"Wein und Distinktion"

Ringvorlesung am 11. Dezember an der Universität Trier

"Wein und Distinktion" lautet das vierte Thema der Öffentlichen Ringvorlesung der Universität Trier "Luxus und Verschwendung". Prof. Dr. Alois Hahn und Dr. Rainer Diaz-Bone (FU Berlin) halten den Vortrag am Dienstag, 11. Dezember 2007, um 18 Uhr c.t., in Hörsaal 6. Interessierte aus Stadt und Region sind herzlich dazu eingeladen.

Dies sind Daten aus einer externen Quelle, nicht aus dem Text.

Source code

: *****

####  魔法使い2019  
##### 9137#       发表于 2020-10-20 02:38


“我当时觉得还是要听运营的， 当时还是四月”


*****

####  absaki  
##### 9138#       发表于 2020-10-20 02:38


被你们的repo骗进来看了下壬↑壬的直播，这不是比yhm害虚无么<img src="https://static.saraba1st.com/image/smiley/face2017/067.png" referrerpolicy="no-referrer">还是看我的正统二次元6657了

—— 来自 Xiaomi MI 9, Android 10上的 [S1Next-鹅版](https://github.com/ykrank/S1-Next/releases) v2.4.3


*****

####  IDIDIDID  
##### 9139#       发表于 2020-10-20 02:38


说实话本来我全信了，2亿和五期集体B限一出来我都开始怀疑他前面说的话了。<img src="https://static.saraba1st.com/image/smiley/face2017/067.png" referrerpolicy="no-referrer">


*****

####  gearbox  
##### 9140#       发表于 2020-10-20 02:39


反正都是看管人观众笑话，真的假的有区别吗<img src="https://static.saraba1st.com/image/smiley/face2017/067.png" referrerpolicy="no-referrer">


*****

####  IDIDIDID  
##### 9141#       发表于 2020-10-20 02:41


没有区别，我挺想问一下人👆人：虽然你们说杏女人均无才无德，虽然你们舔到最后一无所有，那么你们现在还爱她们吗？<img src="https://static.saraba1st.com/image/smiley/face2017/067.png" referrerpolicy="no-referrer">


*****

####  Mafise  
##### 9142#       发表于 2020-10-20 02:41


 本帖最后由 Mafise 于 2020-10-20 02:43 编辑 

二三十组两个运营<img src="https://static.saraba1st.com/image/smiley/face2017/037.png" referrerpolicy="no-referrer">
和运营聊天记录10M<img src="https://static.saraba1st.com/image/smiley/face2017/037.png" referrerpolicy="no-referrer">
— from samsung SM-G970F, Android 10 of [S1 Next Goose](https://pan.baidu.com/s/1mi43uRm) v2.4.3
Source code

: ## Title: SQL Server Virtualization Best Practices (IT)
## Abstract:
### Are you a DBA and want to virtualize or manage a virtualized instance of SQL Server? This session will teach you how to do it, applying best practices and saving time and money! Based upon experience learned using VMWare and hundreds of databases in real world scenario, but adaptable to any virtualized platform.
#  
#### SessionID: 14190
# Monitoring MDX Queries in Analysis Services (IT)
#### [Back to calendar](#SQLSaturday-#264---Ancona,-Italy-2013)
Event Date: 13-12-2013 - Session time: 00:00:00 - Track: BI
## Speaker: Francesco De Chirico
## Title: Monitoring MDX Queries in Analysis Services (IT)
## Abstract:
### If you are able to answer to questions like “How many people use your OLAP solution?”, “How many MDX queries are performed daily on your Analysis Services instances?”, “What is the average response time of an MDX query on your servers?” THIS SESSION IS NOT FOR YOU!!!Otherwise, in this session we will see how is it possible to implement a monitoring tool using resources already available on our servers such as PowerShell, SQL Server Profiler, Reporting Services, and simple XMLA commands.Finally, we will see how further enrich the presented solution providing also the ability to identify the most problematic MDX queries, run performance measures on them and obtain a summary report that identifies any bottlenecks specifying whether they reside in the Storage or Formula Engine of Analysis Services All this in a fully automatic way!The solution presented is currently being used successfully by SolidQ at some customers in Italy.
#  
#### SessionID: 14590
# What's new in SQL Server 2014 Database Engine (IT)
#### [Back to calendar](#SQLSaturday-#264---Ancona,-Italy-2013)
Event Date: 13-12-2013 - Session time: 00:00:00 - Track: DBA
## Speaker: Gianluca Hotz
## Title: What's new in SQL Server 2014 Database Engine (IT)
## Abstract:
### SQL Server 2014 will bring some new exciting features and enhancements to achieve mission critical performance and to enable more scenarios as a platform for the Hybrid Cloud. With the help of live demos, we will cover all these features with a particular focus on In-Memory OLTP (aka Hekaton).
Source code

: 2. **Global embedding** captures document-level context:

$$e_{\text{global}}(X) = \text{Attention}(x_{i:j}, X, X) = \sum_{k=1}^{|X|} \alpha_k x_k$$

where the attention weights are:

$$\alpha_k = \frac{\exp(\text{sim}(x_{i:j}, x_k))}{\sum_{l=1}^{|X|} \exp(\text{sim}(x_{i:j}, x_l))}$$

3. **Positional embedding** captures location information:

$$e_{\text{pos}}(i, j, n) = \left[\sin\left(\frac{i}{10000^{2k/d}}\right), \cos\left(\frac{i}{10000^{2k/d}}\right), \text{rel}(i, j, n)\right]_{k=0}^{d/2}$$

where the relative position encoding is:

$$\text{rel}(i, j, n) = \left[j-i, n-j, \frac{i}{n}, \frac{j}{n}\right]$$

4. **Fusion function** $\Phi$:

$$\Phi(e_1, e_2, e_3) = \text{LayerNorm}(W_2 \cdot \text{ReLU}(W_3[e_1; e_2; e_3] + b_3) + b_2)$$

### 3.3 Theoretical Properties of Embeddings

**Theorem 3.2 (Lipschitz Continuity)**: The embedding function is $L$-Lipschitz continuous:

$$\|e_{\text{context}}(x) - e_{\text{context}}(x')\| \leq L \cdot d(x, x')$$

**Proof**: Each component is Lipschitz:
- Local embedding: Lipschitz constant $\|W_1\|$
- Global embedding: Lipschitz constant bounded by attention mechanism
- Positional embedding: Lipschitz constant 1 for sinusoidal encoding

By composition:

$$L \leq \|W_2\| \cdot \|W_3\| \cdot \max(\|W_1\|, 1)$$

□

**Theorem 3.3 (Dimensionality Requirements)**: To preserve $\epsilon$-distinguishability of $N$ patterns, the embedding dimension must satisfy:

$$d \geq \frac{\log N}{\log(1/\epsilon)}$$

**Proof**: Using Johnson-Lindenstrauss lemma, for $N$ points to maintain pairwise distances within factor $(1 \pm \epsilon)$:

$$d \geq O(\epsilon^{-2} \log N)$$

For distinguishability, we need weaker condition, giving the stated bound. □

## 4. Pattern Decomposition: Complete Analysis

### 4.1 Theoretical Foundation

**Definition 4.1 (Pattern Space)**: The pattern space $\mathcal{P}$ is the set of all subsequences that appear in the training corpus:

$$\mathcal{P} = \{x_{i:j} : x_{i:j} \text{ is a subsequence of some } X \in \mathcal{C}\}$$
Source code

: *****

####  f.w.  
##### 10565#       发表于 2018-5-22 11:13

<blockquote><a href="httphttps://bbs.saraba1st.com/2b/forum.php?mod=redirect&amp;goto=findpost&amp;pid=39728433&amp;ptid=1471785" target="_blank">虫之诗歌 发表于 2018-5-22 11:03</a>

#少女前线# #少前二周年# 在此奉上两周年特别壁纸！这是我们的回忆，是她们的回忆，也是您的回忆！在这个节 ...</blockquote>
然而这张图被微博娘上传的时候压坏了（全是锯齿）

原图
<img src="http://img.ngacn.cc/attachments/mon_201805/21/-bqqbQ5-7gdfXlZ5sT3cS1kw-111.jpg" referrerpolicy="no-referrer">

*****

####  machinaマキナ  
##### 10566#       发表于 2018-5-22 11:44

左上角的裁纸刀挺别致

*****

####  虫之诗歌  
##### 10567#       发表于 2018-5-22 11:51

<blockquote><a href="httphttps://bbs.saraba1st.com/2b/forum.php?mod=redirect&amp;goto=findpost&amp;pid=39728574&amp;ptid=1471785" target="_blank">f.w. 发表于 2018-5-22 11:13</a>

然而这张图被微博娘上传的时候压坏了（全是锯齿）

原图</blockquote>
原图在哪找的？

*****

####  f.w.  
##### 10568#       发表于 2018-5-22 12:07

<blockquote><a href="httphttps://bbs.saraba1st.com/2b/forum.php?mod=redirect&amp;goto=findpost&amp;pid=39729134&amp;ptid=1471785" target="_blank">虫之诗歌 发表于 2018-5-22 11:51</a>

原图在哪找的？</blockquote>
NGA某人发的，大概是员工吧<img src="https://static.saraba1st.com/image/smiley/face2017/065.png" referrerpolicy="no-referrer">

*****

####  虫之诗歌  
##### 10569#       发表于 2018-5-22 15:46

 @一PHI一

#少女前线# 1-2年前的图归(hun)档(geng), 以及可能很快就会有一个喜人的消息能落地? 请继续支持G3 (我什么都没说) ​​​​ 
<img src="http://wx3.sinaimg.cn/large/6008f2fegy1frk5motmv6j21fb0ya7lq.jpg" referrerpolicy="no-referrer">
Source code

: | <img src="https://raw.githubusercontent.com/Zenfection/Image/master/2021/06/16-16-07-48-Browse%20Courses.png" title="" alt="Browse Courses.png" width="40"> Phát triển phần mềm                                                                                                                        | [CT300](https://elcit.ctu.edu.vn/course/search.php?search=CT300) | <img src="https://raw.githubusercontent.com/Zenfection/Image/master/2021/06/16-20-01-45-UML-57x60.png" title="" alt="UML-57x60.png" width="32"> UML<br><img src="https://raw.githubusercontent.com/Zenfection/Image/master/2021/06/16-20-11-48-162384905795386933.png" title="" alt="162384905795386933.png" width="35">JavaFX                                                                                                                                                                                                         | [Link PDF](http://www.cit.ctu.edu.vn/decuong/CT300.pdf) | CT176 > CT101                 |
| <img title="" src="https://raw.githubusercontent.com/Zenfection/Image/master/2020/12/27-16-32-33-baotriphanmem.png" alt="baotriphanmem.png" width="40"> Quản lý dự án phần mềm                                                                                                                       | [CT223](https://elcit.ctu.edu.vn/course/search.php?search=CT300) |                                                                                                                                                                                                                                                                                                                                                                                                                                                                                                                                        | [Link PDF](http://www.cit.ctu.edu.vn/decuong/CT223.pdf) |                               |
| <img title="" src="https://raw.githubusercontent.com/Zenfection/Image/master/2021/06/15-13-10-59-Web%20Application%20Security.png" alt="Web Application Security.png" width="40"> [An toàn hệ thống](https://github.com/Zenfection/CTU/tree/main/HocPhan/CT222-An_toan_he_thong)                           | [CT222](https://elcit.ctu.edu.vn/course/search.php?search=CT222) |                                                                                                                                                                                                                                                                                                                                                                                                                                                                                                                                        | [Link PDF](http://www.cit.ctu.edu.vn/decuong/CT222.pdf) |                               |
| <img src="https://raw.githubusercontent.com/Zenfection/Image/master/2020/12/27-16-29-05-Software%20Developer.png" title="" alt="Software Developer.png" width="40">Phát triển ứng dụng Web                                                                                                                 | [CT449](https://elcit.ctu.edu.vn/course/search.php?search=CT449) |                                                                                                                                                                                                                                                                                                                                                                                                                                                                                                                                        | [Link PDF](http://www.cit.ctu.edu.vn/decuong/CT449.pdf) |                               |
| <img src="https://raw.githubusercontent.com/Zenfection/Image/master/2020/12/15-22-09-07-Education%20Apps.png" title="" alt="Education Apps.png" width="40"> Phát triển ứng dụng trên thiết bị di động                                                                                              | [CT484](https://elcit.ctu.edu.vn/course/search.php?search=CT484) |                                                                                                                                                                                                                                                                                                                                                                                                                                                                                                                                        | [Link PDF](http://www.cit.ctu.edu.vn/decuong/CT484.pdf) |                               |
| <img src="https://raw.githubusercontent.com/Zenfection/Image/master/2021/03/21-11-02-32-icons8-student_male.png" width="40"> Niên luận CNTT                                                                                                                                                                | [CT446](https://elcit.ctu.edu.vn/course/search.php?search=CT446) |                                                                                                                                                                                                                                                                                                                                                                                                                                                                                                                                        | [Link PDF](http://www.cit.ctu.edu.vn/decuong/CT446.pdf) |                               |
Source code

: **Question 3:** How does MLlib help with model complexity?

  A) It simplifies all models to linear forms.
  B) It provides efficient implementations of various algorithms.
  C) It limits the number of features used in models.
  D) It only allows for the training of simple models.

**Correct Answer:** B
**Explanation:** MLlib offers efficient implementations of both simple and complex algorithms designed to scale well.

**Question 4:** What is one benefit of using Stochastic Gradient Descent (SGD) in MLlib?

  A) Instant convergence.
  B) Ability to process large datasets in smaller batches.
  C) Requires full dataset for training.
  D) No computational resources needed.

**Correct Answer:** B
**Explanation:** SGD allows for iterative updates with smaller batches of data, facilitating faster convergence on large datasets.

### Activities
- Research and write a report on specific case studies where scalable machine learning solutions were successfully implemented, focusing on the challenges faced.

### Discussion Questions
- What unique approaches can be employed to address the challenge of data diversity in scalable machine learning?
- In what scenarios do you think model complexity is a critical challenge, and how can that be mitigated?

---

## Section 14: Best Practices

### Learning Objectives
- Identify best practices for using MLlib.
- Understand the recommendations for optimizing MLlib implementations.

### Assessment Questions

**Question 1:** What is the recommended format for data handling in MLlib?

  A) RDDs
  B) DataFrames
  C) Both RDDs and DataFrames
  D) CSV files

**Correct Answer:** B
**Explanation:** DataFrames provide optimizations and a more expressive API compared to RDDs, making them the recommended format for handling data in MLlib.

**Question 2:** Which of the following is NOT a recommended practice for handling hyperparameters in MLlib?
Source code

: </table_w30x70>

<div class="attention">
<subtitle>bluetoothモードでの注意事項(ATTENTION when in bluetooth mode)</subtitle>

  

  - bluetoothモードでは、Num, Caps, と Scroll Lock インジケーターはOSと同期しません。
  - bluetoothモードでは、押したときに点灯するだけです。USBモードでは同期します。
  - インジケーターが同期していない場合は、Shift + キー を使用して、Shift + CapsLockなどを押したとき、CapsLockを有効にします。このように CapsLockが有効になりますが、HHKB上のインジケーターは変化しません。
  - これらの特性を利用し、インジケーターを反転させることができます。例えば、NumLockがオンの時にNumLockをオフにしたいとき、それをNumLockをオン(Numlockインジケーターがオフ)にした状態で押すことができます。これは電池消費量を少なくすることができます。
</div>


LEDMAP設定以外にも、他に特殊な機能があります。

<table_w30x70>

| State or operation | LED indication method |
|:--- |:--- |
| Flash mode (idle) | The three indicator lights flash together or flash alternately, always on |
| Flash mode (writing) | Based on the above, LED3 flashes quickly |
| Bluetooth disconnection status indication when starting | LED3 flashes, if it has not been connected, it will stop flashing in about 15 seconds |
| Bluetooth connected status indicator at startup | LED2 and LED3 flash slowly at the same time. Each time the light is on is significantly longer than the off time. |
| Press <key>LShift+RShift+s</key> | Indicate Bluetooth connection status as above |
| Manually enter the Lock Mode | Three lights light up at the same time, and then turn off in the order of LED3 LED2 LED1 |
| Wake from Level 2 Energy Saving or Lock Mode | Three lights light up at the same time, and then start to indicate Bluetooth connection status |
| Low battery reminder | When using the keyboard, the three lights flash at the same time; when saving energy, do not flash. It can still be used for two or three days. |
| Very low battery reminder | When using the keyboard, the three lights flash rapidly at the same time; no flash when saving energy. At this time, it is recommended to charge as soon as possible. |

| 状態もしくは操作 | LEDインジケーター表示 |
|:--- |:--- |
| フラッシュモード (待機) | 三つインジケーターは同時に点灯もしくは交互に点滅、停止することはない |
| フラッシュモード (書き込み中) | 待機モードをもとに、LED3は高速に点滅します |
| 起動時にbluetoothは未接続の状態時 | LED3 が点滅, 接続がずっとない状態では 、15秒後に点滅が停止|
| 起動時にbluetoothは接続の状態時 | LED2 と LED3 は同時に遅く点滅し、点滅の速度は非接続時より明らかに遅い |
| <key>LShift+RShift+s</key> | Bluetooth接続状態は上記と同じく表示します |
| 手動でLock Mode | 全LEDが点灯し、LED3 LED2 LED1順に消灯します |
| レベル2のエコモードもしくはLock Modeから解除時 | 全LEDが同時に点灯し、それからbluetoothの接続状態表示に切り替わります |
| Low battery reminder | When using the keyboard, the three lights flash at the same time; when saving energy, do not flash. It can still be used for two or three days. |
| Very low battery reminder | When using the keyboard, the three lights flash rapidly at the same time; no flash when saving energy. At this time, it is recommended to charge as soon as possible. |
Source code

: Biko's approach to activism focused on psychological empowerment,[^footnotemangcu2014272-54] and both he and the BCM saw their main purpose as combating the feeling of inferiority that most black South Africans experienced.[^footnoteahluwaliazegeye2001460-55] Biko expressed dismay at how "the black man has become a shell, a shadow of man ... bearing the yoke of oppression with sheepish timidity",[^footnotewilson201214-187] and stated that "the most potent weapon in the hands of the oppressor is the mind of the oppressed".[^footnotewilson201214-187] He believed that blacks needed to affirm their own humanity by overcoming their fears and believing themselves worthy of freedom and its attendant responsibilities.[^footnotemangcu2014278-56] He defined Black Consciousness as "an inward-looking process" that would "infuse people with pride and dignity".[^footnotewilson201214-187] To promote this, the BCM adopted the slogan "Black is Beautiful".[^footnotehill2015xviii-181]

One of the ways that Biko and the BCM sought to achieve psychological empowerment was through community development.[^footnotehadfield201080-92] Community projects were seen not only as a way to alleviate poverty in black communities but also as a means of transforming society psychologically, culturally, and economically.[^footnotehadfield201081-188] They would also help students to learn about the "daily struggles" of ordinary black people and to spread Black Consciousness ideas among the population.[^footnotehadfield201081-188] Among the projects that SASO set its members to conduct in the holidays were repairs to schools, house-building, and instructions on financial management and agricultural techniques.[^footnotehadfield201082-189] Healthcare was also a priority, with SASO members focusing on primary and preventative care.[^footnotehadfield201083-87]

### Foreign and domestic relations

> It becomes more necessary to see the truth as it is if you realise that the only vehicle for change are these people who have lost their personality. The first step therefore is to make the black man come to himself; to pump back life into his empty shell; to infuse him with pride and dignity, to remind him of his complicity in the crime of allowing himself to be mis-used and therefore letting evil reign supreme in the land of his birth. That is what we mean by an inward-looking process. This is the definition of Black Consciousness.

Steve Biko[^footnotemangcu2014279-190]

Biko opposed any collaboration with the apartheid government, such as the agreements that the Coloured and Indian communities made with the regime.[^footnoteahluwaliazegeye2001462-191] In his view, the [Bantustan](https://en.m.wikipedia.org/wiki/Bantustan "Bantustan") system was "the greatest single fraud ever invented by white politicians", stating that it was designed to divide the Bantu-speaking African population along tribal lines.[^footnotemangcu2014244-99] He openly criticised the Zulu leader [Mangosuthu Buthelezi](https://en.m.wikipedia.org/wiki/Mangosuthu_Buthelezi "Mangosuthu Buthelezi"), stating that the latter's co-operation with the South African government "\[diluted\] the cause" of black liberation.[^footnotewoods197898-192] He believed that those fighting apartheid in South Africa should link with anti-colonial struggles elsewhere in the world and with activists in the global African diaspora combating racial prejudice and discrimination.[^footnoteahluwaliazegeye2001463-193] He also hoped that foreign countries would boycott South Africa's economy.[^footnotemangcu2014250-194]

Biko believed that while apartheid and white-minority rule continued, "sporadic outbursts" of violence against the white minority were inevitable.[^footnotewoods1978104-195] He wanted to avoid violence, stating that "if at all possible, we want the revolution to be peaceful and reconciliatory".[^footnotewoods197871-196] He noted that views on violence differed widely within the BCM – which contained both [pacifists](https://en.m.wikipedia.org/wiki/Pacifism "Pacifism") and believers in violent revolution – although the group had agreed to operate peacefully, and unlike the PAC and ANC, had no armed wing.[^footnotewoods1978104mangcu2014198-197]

Sozialgeschichtlich gesehen stellte Wein in Deutschland und erst recht in den Gebieten, in denen er nicht wächst, schon als solcher ein Luxusgut dar, das nur wenigen als tägliches Getränk zur Verfügung stand. Selbst an der Mosel war er jedenfalls als Alltagsgetränk nur den Reichen vorbehalten. Die anderen hatten sich mit dem Viez, also dem vergorenen Apfelmost, als Vize-Wein zu begnügen. In Südfrankreich muss das im 19.Jahrhundert anders gewesen sein. Denn hier gehörte, wenn der Weinbergbesitzer Karl Marx recht hat, der tägliche Rotwein zum kulturell definierten Existenzminimum. Aber für Deutschland galt das nicht. Wer hier täglich Wein trank, drückte schon damit aus, dass er sich einen Luxus leisten konnte, über den andere nicht verfügten. Dazu passte auch die luxuriöse Form des Genusses: kostbare Gläser und Karaffen, ebenfalls aufwändige Speisen usw. Heute freilich könnte man meinen, dass Wein, schon weil es ihn bei Aldi oder Lidl für 2 € die Flasche zu kaufen gibt, jeden Bezug zum Luxus verloren hat. Das trifft aber keinesfalls zu. Nach wie vor kann man sich keinen Bauarbeiter vorstellen, der bei der Arbeit statt Bier Wein trinkt. Immerhin kann man sagen, dass der Luxus in Bezug auf Wein davon abhängt, welchen Wein man zu sich nimmt. Denn neben dem Billigwein beim Discounter gibt es auch solche (sogar rezente) Tropfen, die auf Versteigerungen über 3000 € kosten. Der Wert des Weins ergibt sich nun nicht ausschließlich oder auch nur primär aus seinen „materialen“ Geschmackseigenschaften. Was man schmeckt, ist weitgehend Resultat kultureller Prägungen einerseits und diskursiver Praktiken, sieht man einmal ab von ganz elementaren Differenzen wie süß oder sauer. So zeigen z.B. Experimente bei Blindtests, dass selbst fortgeschrittene Studenten von Weinbaufachhochschulen, einen rot gefärbten Weißwein für einen Rotwein halten, den sie dann kenntnisreich kommentieren. Das Etikett und die Weinansprache kreieren das Erlebnis ebenso wie der Kontext, in dem es stattfindet. Luxus distinguiert nur mithilfe von Diskurs, ist also eine soziale Konstruktion.